Liebe Leserinnen und Leser, natürlich wollte ich eigentlich nicht mit dem Corona-Virus anfangen, wo doch seit Wochen jeder und alles davon spricht … Aber dann muss ich daran denken, wie ich in den vergangenen Wochen versucht haben, mit Gemeindemitgliedern in Verbindung zu bleiben. Wie vor allem viele von Ihnen versuchen, „irgendwie über die Runden zu kommen“ mit der Betreuung der Kinder, dem (fehlenden oder unzulänglichen) Kontakt mit älteren oder ganz einfach „anderen“ Menschen. Welche Anstrengungen und Sorgen sich viele von Ihnen machen müssen, damit es mit der Arbeit klappt. Wie belastend vor allem die Ungewissheit wirkt, wie und wann es weitergehen soll.
Nun lese ich im Evangelium des kommenden Sonntags (Lukas 24, 13-35): Zwei Jünger Jesu sind auf dem Weg nach Emmaus. Doch nicht nur dorthin, sondern vor allem weg von Jerusalem! In ihrer Niedergeschlagenheit merken sie gar nicht, dass die Lösung, ja: dass der Erlöser ihnen ganz nahe ist.
Viele kompetente Leute überlegen zur Zeit, wann und wie ein „Neustart“ möglich ist. Das ist gut so. Ich überlege, wie mein Neustart aussehen kann, soweit ich das in der Hand habe: Ich möchte nicht einfach da weitermachen, wo und wie ich vor fünf Wochen abrupt aufgehört habe. Ich habe in diesen Wochen doch einiges dazugelernt: Was wirklich wichtig ist, worauf ich „auch danach“ verzichten kann und was ich mit der neuen Freiheit (über gute Vorsätze hinaus) nun wirklich und endlich konsequent tun will.
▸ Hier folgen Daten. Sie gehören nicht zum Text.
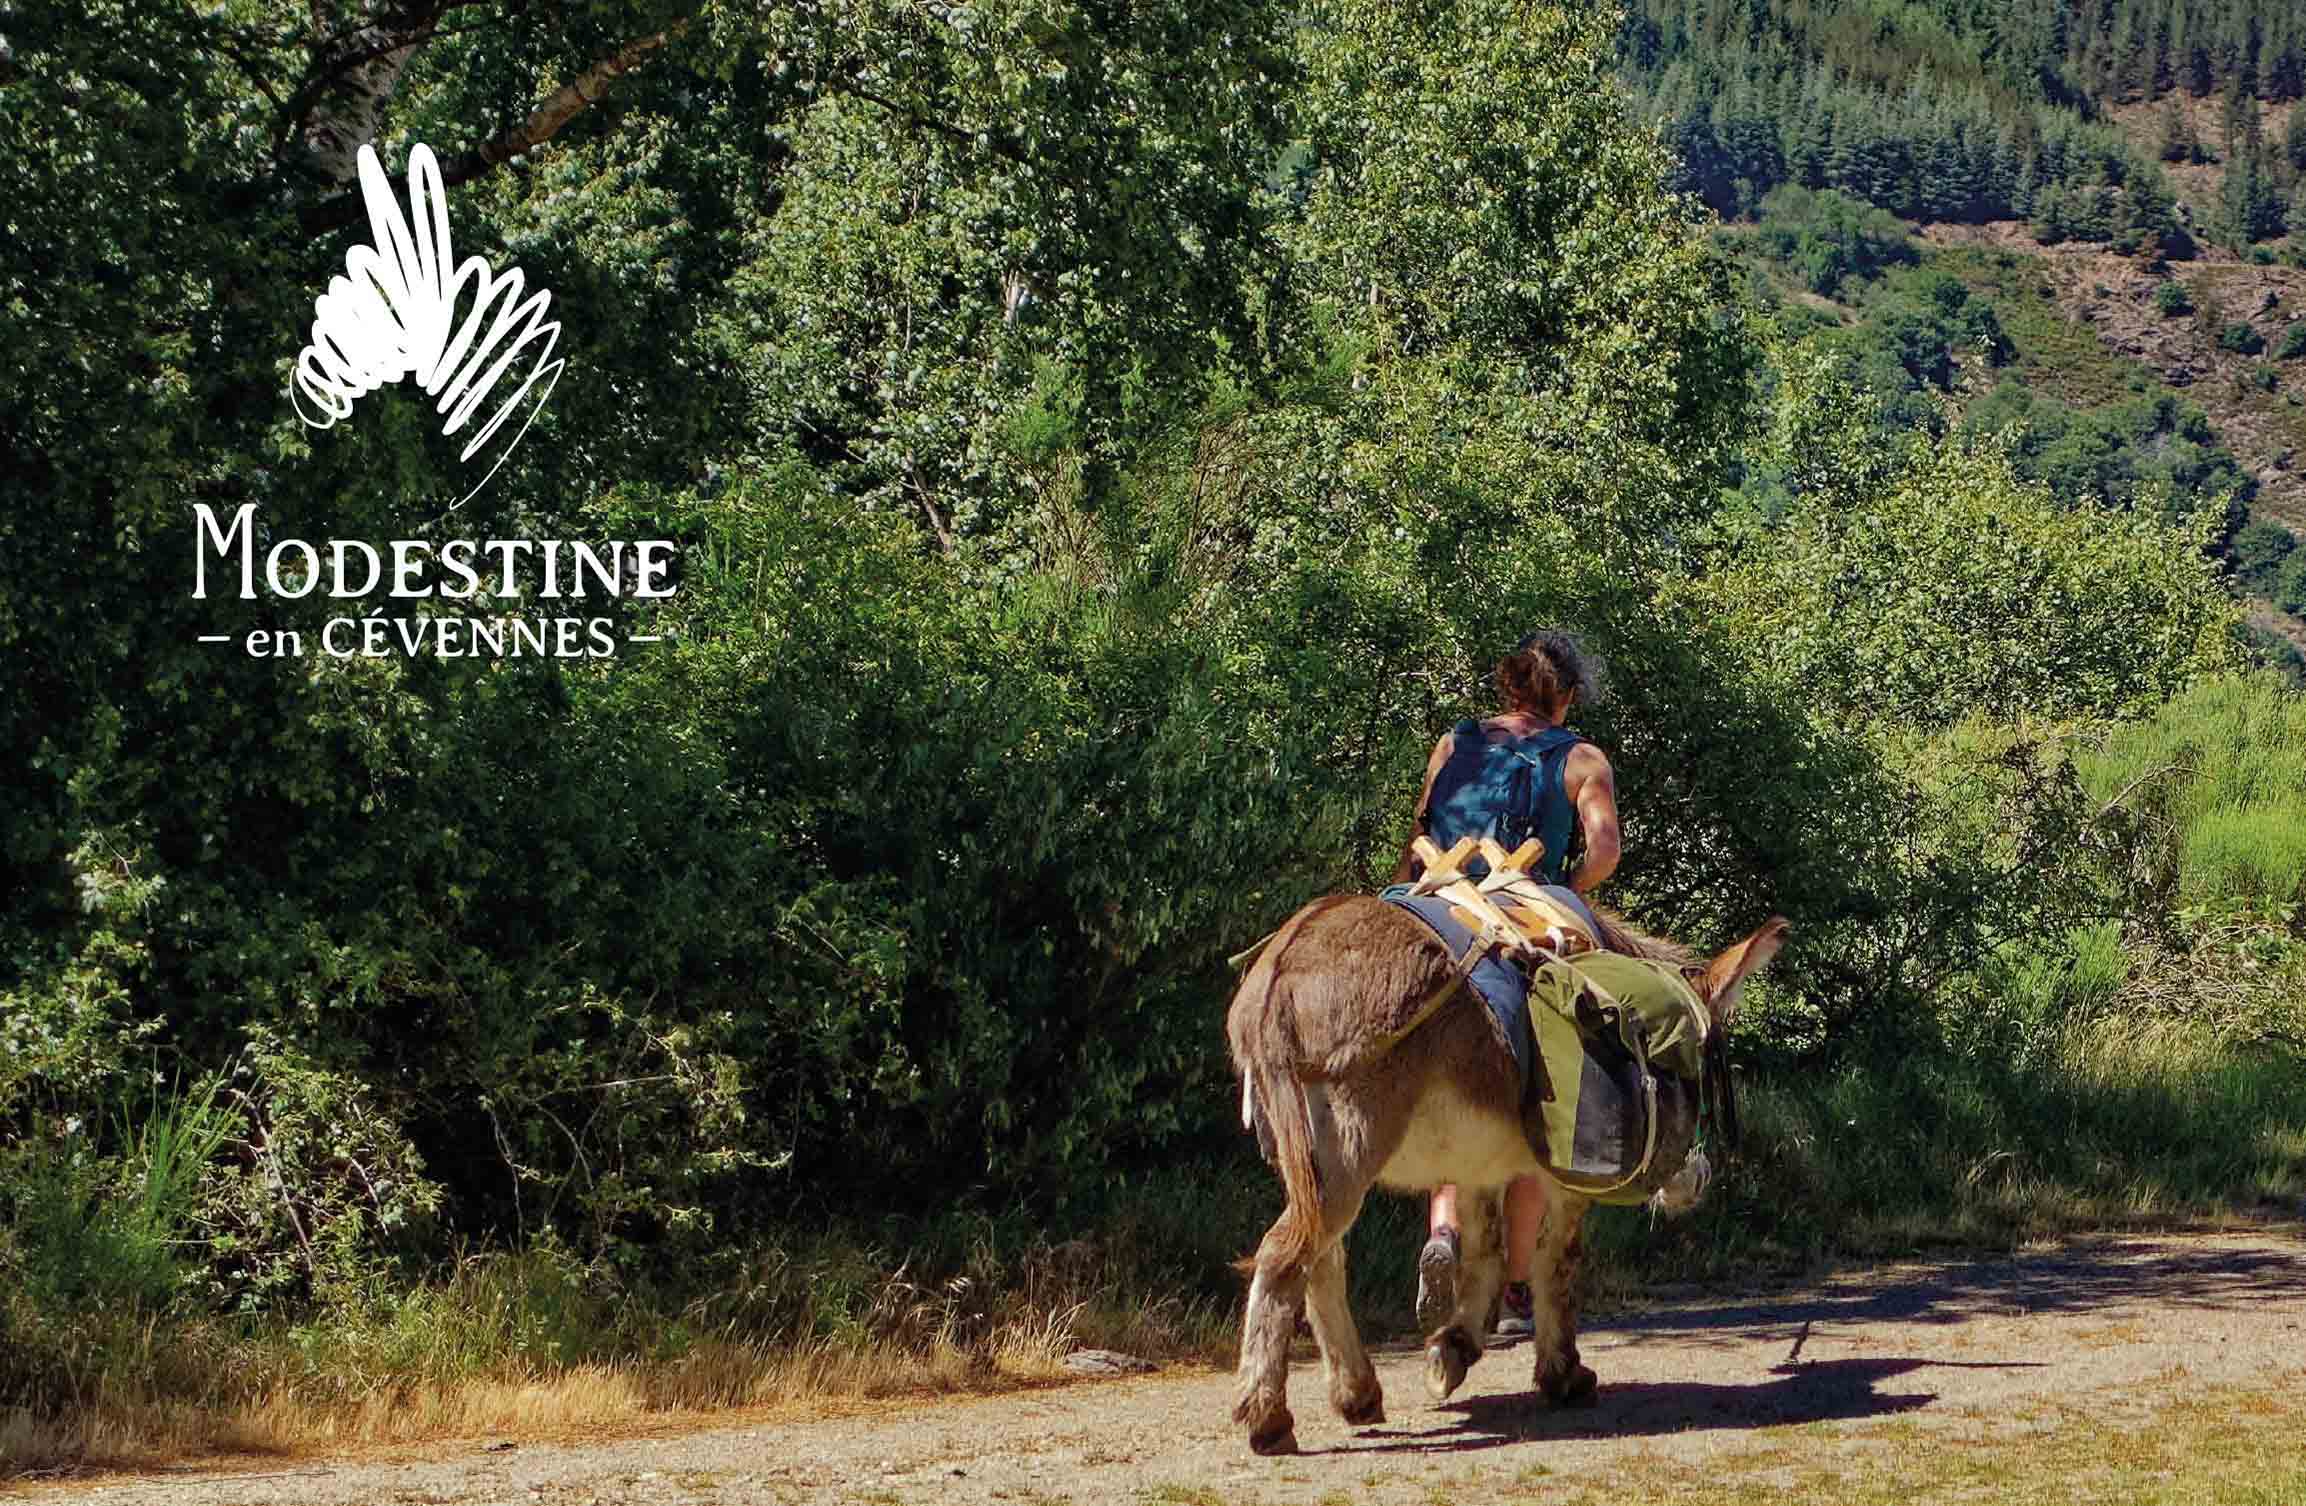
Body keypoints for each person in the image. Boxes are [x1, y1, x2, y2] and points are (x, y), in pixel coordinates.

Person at [1394, 630, 1620, 1340]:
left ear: (1508, 685)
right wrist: (1565, 889)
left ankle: (1443, 1231)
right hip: (1516, 912)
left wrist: (1405, 899)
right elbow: (1605, 850)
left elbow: (1416, 837)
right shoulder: (1581, 759)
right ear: (1568, 696)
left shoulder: (1452, 744)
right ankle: (1518, 1286)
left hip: (1432, 901)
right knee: (1537, 1091)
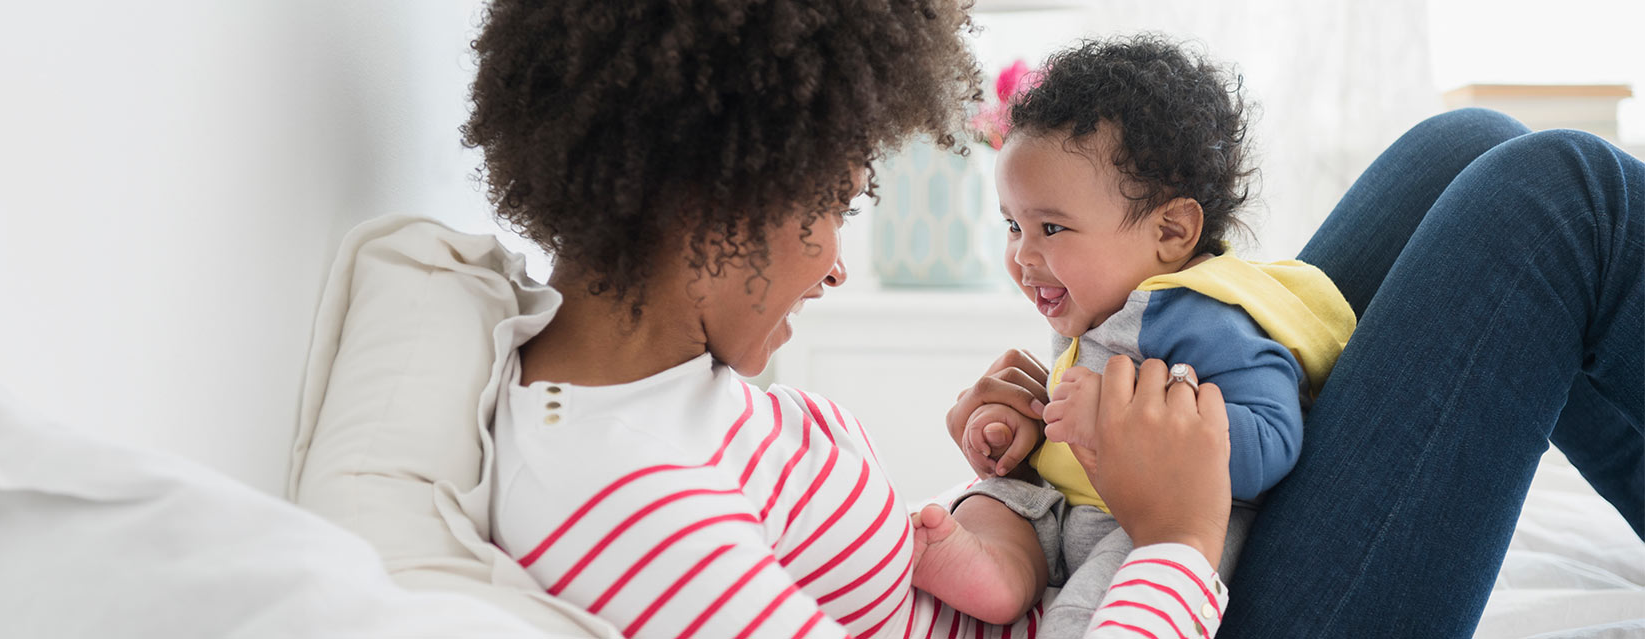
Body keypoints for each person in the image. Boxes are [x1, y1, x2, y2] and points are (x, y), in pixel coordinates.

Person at [464, 2, 1232, 637]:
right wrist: (1180, 539)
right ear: (714, 196)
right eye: (833, 202)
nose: (836, 267)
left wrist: (1018, 480)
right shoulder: (632, 505)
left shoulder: (652, 380)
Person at [911, 36, 1355, 636]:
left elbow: (1275, 440)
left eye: (1051, 227)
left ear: (1172, 230)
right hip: (1080, 507)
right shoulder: (1099, 303)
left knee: (1093, 597)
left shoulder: (1203, 316)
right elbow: (1077, 427)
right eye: (1013, 225)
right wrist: (1030, 430)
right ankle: (996, 570)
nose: (1022, 255)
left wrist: (1109, 421)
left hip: (1149, 527)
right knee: (998, 499)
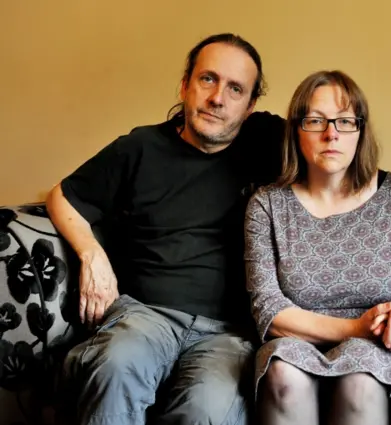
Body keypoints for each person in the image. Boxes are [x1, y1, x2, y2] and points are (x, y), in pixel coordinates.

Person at [46, 33, 284, 425]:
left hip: (227, 334)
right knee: (117, 365)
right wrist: (92, 254)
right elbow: (63, 196)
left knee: (210, 408)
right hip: (144, 315)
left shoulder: (268, 143)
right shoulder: (140, 147)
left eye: (235, 88)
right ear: (185, 84)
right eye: (208, 79)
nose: (218, 98)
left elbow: (335, 142)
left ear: (250, 105)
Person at [243, 70, 391, 425]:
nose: (331, 134)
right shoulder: (267, 205)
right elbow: (269, 310)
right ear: (296, 130)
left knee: (360, 380)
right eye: (315, 121)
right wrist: (356, 327)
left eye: (345, 121)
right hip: (297, 343)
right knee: (283, 377)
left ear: (361, 130)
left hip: (379, 346)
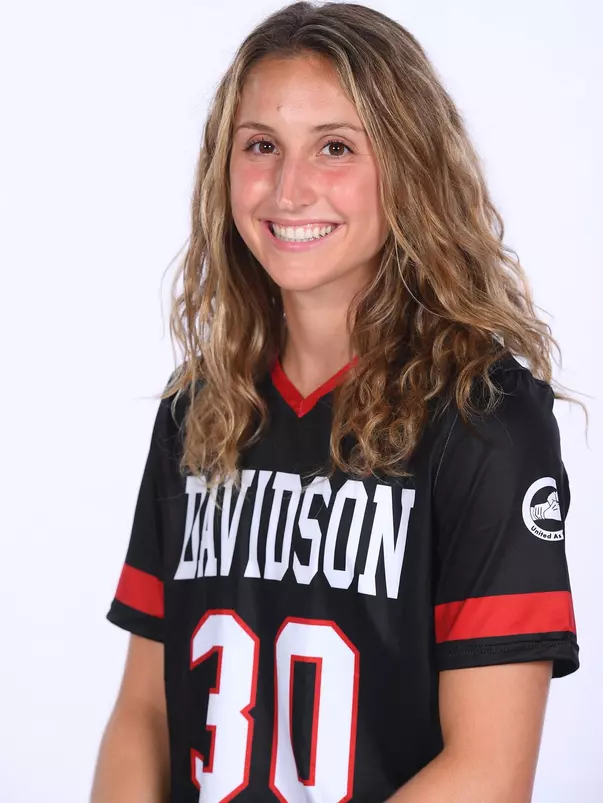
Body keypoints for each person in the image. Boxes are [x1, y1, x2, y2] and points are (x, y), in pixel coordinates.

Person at [90, 2, 580, 801]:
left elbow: (488, 772)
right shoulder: (199, 409)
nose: (289, 189)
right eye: (260, 146)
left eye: (335, 147)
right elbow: (143, 713)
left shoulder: (484, 420)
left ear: (409, 166)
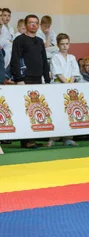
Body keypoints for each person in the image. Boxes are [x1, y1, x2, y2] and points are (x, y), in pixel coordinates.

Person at [10, 14, 51, 149]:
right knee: (25, 109)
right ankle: (26, 140)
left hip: (38, 79)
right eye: (31, 23)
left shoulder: (39, 41)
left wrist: (47, 78)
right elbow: (15, 60)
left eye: (36, 23)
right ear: (26, 25)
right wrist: (19, 79)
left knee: (35, 109)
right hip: (24, 79)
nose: (33, 25)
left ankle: (33, 137)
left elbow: (44, 61)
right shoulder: (19, 40)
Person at [48, 33, 80, 147]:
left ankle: (68, 138)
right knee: (57, 113)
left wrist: (70, 84)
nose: (65, 46)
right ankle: (52, 138)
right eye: (62, 44)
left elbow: (75, 72)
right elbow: (58, 73)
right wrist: (66, 84)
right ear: (58, 45)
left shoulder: (72, 57)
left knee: (68, 113)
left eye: (67, 44)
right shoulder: (55, 57)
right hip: (58, 86)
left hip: (69, 87)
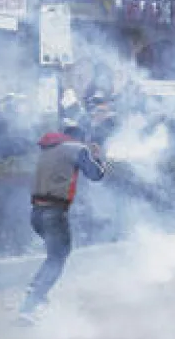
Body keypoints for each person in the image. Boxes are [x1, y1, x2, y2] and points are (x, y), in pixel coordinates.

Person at [17, 124, 108, 324]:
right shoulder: (77, 149)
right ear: (80, 138)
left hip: (37, 213)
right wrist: (97, 156)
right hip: (54, 211)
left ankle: (37, 289)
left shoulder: (49, 149)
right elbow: (96, 175)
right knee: (57, 258)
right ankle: (32, 302)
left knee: (54, 256)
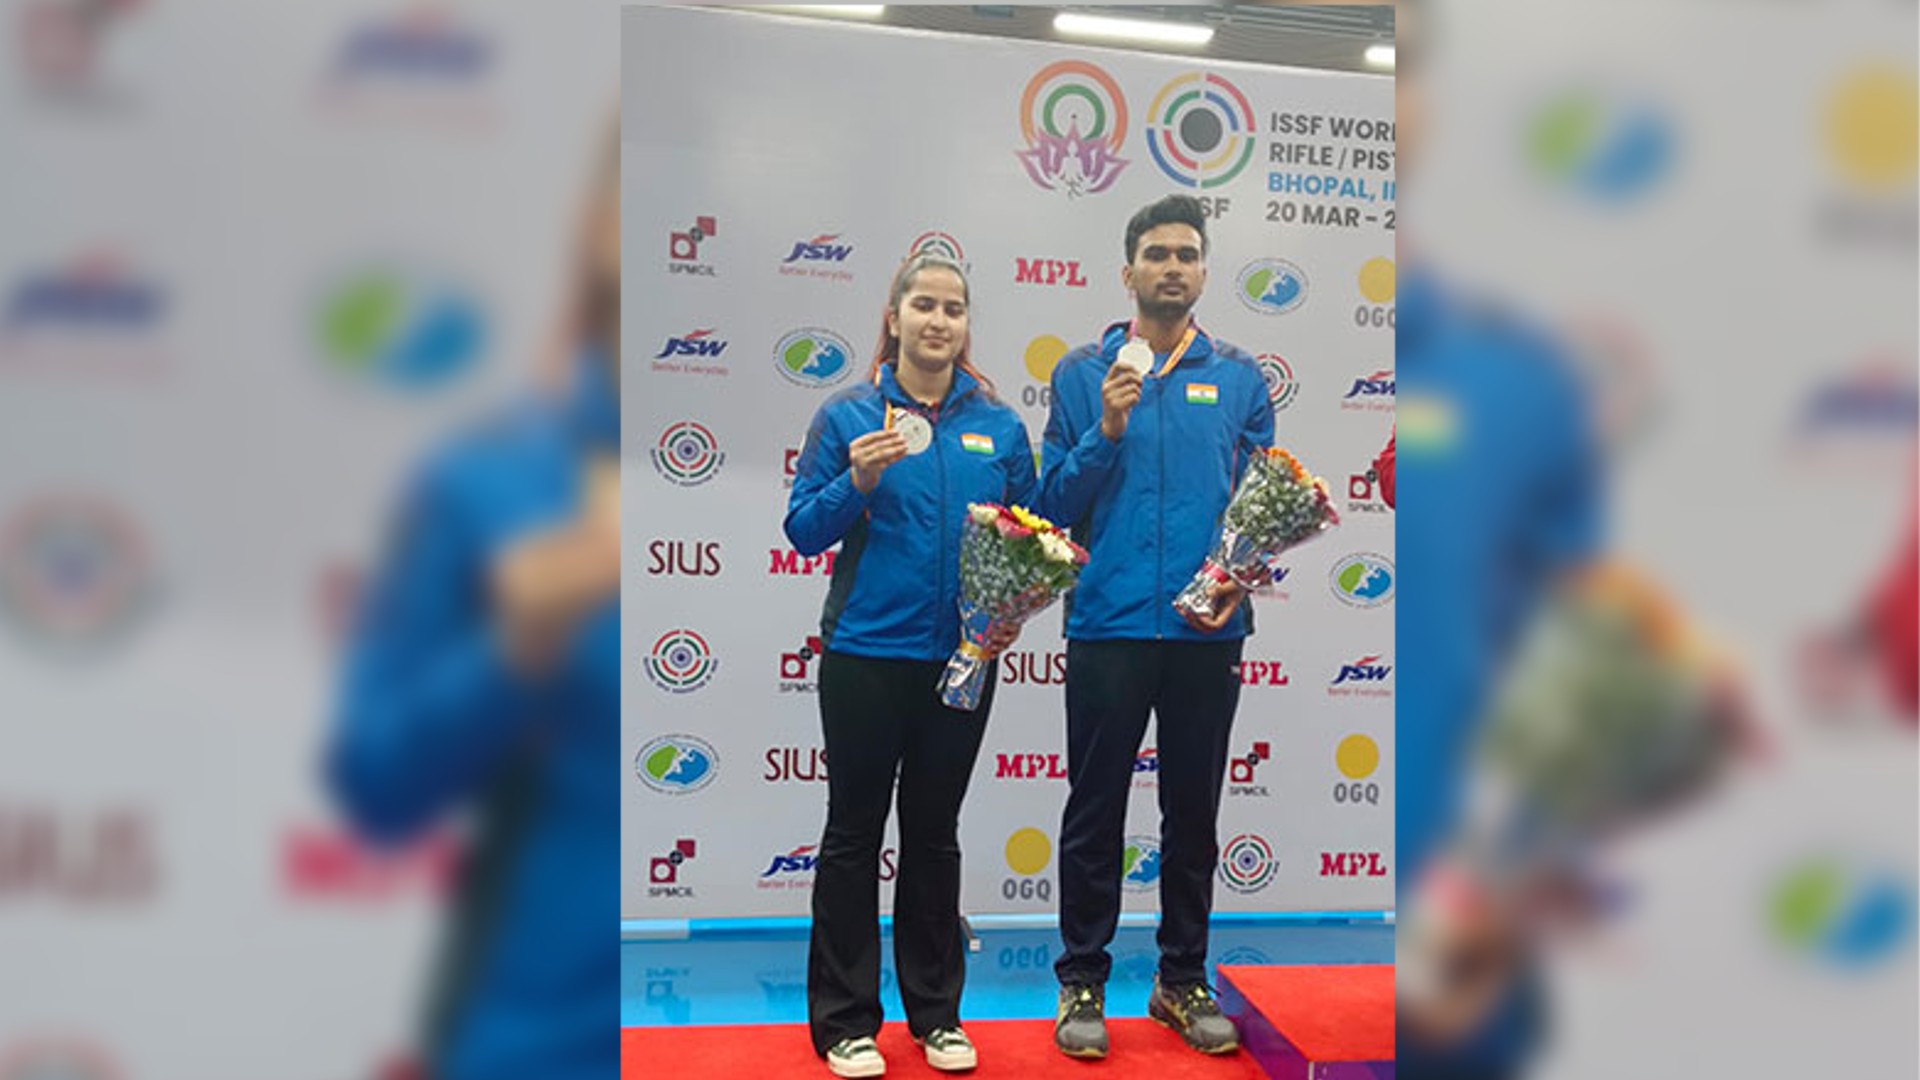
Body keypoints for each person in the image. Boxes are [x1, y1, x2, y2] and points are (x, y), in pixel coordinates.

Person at [325, 129, 619, 1080]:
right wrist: (517, 644)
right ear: (593, 224)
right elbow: (376, 781)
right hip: (526, 1041)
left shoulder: (731, 477)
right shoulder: (487, 479)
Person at [785, 253, 1037, 1078]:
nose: (939, 320)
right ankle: (845, 1022)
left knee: (934, 837)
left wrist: (1008, 614)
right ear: (893, 317)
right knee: (853, 835)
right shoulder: (847, 413)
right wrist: (856, 480)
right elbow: (803, 531)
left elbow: (1029, 541)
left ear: (967, 326)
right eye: (923, 305)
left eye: (954, 308)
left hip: (961, 664)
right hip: (864, 656)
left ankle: (937, 1015)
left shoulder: (999, 428)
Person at [1037, 194, 1274, 1059]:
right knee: (1095, 810)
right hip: (1107, 623)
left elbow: (1260, 509)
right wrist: (1105, 427)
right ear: (1127, 271)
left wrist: (1241, 574)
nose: (1173, 266)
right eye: (1157, 253)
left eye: (1188, 253)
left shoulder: (1242, 376)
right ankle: (1082, 985)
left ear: (1205, 270)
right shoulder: (1079, 373)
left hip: (1208, 631)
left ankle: (1181, 981)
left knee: (1194, 814)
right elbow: (1052, 506)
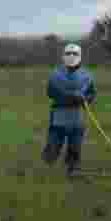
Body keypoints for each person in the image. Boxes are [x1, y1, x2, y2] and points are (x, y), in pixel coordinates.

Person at [42, 43, 96, 178]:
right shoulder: (56, 75)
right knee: (52, 148)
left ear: (80, 56)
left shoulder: (86, 76)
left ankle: (72, 170)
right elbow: (50, 92)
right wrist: (70, 96)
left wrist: (85, 99)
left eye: (74, 54)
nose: (71, 56)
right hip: (59, 117)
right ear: (63, 56)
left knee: (75, 147)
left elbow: (91, 94)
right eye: (68, 53)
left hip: (77, 118)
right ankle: (47, 162)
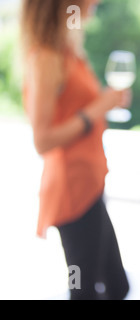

Zumal ich überzeugt bin: Auch mir ist dieser Erlöser nahe. Selbst wenn ich ihn – wie die beiden – oft gar nicht wahrnehme.
Vielleicht haben auch Sie so manche Lehre aus dem gezogen, was über uns gekommen ist.
Die Emmausjünger sind bereits auf einem guten Weg, obwohl sie zunächst nur über das sprechen, was sie bedrückt. Ein Stück weit verarbeiten sie so, was ihnen zu schaffen macht. Uns allen tut es gut, nicht immer „die Starke oder den Starken zu spielen“, sondern auch einmal eigene Probleme zu „outen“. Bitte freilich ohne immer nur von unseren echten Sorgen und kleinen Wehwehchen zu sprechen.
Ob ich es schaffe, mich meinen Einsichten und Problemen ehrlich zu stellen statt sie wie gewohnt zu verdrängen?
Die beiden Jünger erzählen es nicht nur einander, sondern auch dem Anderen, dem Fremden, der mit ihnen den gleichen Weg geht. So erfahren sie auch die Sichtweise eines anderen, eines Außenstehenden. Sie erzählen einander und dem zunächst Unerkannten übrigens auch von ihren schönen Erlebnissen und von ihren sich darauf gründenden Hoffnungen. Vielleicht wird ihnen jetzt erst so richtig klar, wie reich beschenkt ihr Leben durch diesen Jesus war. Obwohl doch augenscheinlich nicht alles so lief, wie sie es für sich erhofft hatten.
Zurückblickend sehe ich – leider – so manches Defizit, auch an mir selbst. Aber doch auch viel Freude, Erfolg, Geschenktes. Das macht mich dankbar. Sie auch? Rufen wir uns doch überstandenes Schweres und erlebtes Gutes immer wieder ins Gedächtnis und erzählen davon zum Beispiel den eigenen Kindern. Auch das bringt uns einander näher.
Als die beiden Emmausjünger erfassen, was Jesus „jetzt erst Recht“ bedeutet und dass ihr Vertrauen in ihn nach wie vor begründet ist, kehren sie sofort um. Sie wollen die anderen Jünger durch ihre neue Lebensfreude und Glaubenshoffnung ermutigen, werden dabei aber selbst – unerwarteter Weise – von diesen ermutigt.
Natürlich wollte ich eigentlich nicht das Corona-Virus erwähnen. Doch es hat mir gezeigt: Auf Gott und auf Menschen zugehen, sich Gott und Menschen öffnen, tut mir gut. Nicht nur „wegen Corona“, nicht nur zu Corona-Zeiten. Es macht unser Leben vielleicht nicht einfacher, aber reicher.
Ich wünsche auch Ihnen diese nach-österliche Emmaus-Erfahrung!